The Senator also claimed that nine federal agency experts “unanimously concluded that Ligado’s proposal, even with updates, would interfere with GPS and satellite communications.” However, it is important to remember that the FCC is the expert agency here and the Senator’s statement is contradicted not just by the FCC’s assessment of harmful interference, but also the testing data in the public record. The FCC’s Order reviewed three tests that examined potential interference concerns relating to Ligado’s proposed terrestrial operations and GPS (i.e., The Roberson and Associates Reports (RAA Reports), the National Advanced Spectrum and Communications Test Network Report (NASCTN Report), the DoT Adjacent Band Compatibility Assessment Final Report (DoT ABC Report)).
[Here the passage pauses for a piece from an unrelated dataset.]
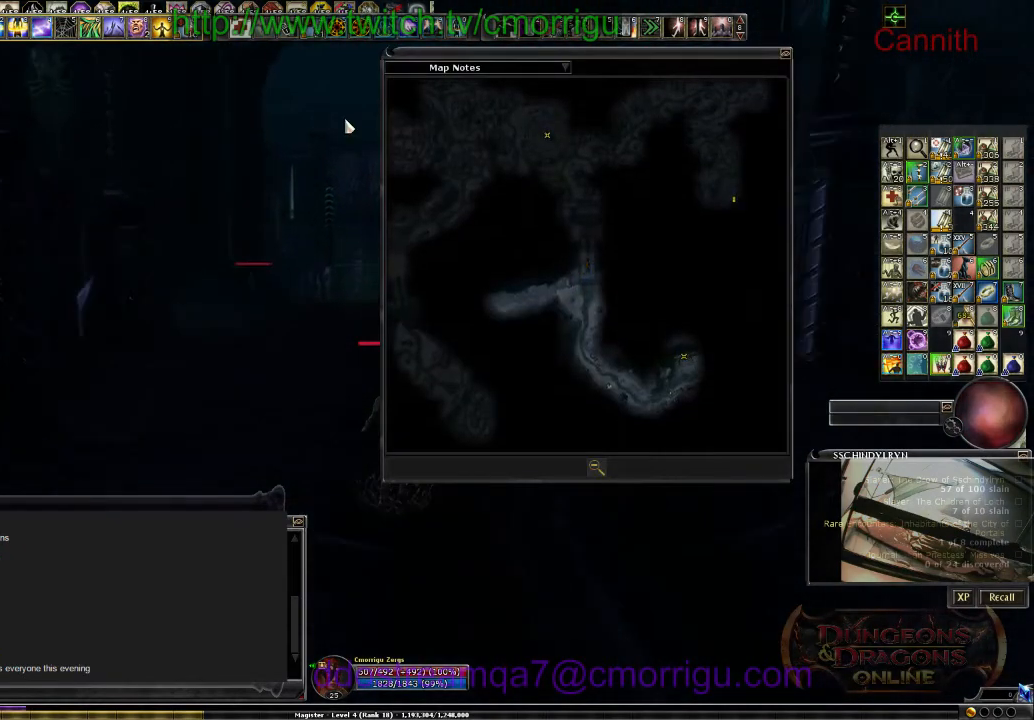
{"keys": ["w"], "events": []}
Moreover, the DoD had requested Ligado to coordinate testing with NASCTN, a federal lab administered by the Pentagon, the Department of Commerce’s National Institute of Standards and Technology and the NTIA to provide “accurate, reliable, rigorously scientific, and unbiased measurements and analyses” in technical spectrum matters. The NASCTN then conducted thousands of hours of comprehensive testing which showed GPS devices can coexist with the parameters of the network Ligado proposed in 2015 without posing a risk to national security. It is unclear at best how the “experts” the Senator references when the FCC’s Order passes under every traditional and accepted test for interference.

As I have stated before, if we have learned anything from the COVID-19 pandemic, it is the importance of a united front from government. To be competitive in the race to 5G, the U.S. must rely on and support its expert agency – the FCC. If other agencies continue to fight the FCC on spectrum in this way, the U.S. will be forced to fall behind.